Während Deutschlands große Energiekonzerne noch immer zögern, zaudern und mit allen Bandagen für ihre großen Atom- und Kohlekraftwerke kämpfen, versuchen die Leipziger Stadtwerke den Umbau für eine völlig andere Energiezukunft jetzt ernsthaft anzugehen. Erst einmal mit den Besitzern von Ein- und Zweifamilienhäusern. Die haben ja Platz auf dem Dach für Solaranlagen.
Die Energiewende selbst ist schon lange im Gang. Und sie wird von den Bürgern vorangetrieben, von all jenen, die sich in den vergangen 15 Jahren eine Solaranlage angeschafft haben oder sich an diversen Projekten beteiligen. Dazu kamen mit der Zeit auch die großen Solar-und Windparks. Zusammen produzieren sie mittlerweile so viel Strom, dass die großen Kraftwerksbetreiber sogar noch Geld drauflegen müssen, um ihren Strom aus der Grundlast in Hochzeiten überhaupt loszuwerden.

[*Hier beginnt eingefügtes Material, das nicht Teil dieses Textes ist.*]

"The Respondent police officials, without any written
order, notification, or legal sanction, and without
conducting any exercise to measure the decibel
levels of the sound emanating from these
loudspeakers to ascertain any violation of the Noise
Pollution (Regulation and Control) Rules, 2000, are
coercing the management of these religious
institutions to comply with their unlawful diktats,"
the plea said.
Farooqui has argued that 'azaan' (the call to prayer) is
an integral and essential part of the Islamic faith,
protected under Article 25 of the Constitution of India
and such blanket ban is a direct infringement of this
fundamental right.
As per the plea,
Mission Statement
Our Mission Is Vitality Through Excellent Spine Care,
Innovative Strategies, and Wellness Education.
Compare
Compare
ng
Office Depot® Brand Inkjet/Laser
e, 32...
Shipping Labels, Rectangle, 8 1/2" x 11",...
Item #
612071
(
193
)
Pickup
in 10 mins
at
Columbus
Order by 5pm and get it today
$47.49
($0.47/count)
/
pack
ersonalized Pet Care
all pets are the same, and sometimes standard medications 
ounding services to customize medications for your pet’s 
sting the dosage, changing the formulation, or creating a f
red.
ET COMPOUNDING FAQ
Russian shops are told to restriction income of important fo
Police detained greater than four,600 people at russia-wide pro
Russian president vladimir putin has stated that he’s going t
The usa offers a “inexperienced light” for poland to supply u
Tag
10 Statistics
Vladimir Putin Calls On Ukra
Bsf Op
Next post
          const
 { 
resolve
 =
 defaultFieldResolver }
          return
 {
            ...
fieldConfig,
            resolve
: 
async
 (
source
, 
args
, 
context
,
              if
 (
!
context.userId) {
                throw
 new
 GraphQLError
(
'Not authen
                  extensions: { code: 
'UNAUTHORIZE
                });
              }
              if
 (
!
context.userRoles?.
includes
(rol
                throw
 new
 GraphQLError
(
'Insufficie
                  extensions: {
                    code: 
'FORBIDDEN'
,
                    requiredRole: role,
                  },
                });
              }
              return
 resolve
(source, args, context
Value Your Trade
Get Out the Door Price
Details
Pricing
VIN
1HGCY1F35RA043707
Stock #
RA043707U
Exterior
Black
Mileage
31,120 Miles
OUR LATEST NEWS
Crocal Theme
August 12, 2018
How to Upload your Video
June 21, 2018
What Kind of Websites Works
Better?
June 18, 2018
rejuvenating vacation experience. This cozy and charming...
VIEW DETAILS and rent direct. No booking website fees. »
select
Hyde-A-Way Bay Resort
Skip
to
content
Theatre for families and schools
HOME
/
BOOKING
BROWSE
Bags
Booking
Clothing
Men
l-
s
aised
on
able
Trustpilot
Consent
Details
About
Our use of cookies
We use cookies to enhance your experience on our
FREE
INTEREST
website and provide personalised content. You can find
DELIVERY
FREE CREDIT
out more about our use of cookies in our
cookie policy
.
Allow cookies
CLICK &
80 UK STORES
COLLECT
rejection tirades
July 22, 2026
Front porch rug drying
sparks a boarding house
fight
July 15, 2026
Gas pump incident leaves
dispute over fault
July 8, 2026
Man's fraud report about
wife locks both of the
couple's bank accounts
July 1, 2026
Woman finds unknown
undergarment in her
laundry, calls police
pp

Auch die Stadtwerke Leipzig werden sich der Entwicklung nicht entziehen können. Doch die haben sich entschieden, sich lieber selbst umzubauen vom reinen Energielieferanten zu einem Dienstleister, der den Leipzigern den Einstieg in die neue, dezentrale Stromwelt erleichtert. Wenn Dr. Johannes Kleinsorg, Geschäftsführer Leipziger Stadtwerke, von diesem neuen Projekt spricht, nimmt er auch schon einmal vorsichtig den Begriff „virtuelles Kraftwerk“ in den Mund. Auch wenn er weiß, dass das noch seine Zeit braucht.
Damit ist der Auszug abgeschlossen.